◆ **TEXT EXTRACT**

Hyatt and Hilton representatives did not immediately respond to a request for comment about the union’s move to ratify the contracts.

Hotel workers have said their pay hasn’t kept pace with soaring housing costs, and as a result, many have been displaced from neighborhoods near their workplaces and forced into long commutes. In sometimes contentious contract negotiations, the union initially demanded a $5 immediate hourly wage increase and a $3 boost each subsequent year of the three-year contract, for a total of $11. At a bargaining session in September, the union slightly lowered that proposal to $10.50.

The terms of the 4½-year collective bargaining agreement strike close to those initial demands, with non-tipped workers receiving a retroactive $2.50 hourly pay boost beginning Sept. 1, 2023; another $2.50 boost beginning April 1; a $1 bump at the start of 2025, another $1 bump Jan. 1 of 2026, with additional $1 bumps every six months after that, totaling $10 over the course of the contract.

Housekeepers, called “room attendants,” will earn $35 per hour, or $73,000 per year at most hotels by July 1, 2027. Top cooks will earn $41 per hour, or $85,000 per year.

The contracts also prohibit hotels from using E-Verify, a federal system used to check work eligibility of employees, as a way to protect immigrants working in the country illegally.

“We are pleased that Unite Here has finally ratified the agreements,” said Peter Hillan, a spokesperson for the California Hotel and Lodging Assn., an industry group. “Having our employees under contract so they can return to serving guests is good news for everybody.”

◆ **EXTRACTED MATERIAL**
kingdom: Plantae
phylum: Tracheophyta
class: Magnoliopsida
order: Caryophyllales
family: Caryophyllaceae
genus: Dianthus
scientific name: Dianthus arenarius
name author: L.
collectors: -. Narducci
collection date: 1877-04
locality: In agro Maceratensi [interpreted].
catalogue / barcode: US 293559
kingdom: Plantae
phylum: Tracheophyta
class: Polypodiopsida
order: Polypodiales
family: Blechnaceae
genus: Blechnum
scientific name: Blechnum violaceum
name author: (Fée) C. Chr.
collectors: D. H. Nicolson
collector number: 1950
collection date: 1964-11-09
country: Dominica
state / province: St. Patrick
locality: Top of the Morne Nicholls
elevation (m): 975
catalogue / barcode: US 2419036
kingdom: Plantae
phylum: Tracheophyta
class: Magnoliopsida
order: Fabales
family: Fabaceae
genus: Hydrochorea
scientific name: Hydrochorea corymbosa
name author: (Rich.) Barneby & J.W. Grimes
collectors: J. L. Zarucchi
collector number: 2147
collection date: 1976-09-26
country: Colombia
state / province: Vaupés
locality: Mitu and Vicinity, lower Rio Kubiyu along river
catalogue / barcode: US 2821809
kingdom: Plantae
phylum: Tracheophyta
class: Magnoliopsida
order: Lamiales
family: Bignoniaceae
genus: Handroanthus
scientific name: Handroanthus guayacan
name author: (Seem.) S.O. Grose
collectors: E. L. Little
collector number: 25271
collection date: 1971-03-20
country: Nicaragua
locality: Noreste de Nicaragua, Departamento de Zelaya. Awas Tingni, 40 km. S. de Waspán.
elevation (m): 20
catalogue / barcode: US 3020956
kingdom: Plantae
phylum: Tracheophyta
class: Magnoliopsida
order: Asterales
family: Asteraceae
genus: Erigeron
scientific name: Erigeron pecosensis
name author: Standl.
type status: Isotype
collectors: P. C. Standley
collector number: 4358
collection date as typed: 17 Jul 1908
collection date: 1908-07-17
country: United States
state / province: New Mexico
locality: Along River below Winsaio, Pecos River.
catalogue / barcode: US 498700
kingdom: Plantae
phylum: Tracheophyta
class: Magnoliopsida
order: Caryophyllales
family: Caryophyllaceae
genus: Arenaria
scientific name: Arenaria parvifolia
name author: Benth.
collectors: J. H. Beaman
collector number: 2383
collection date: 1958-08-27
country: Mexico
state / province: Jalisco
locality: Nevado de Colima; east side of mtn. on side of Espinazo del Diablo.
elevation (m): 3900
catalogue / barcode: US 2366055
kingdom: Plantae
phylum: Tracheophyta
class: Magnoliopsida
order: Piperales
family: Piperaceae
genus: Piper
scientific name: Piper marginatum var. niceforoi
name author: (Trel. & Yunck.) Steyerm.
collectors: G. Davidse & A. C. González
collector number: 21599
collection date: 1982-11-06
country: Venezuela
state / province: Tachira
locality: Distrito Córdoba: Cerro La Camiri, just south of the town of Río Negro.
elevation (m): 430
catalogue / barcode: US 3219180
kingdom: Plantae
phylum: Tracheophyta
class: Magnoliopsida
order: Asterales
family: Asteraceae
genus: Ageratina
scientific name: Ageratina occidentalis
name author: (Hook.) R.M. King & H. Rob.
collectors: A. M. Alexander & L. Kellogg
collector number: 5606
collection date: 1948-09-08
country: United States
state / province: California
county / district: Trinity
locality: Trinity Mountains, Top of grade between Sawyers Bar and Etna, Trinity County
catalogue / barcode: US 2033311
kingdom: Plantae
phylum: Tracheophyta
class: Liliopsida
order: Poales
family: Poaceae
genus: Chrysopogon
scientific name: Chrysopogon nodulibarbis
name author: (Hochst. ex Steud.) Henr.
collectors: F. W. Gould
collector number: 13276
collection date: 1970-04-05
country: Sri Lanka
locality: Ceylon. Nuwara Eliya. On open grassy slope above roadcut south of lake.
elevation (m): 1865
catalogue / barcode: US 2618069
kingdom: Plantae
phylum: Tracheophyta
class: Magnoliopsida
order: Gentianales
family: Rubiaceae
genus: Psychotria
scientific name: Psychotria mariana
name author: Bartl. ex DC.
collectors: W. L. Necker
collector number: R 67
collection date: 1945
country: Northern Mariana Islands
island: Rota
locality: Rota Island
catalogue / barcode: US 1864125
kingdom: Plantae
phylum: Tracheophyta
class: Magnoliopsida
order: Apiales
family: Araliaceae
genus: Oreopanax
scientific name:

◆ **DIRECTIVE 1**
Decide whether each statement agrees with the hotel contract article above. Answer yes or no for each, and quote the words from the article that settle it.
(a) The union's first demand added up to $11 in hourly raises.
(b) Under the contracts, hotels must check workers through E-Verify.
(c) Top cooks will be paid $41 per hour.
◆ **DIRECTIVE 2**
Extract the passage of the hotel contract article from the words "Hotel workers have" up to and including the words "proposal to $10.50.".
◆ **DIRECTIVE 3**
Using the hotel contract article, answer these questions:
(a) Which industry group does Peter Hillan speak for?
(b) To what amount did the union lower its proposal at the September bargaining session?
(c) How long is the collective bargaining agreement?

◆ **FULL SOLUTION 1**
(a) Yes: "for a total of $11."
(b) No: "The contracts also prohibit hotels from using E-Verify"
(c) Yes: "Top cooks will earn $41 per hour"

◆ **FULL SOLUTION 2**
Hotel workers have said their pay hasn’t kept pace with soaring housing costs, and as a result, many have been displaced from neighborhoods near their workplaces and forced into long commutes. In sometimes contentious contract negotiations, the union initially demanded a $5 immediate hourly wage increase and a $3 boost each subsequent year of the three-year contract, for a total of $11. At a bargaining session in September, the union slightly lowered that proposal to $10.50.

◆ **FULL SOLUTION 3**
(a) The California Hotel and Lodging Assn.
(b) $10.50.
(c) 4½ years.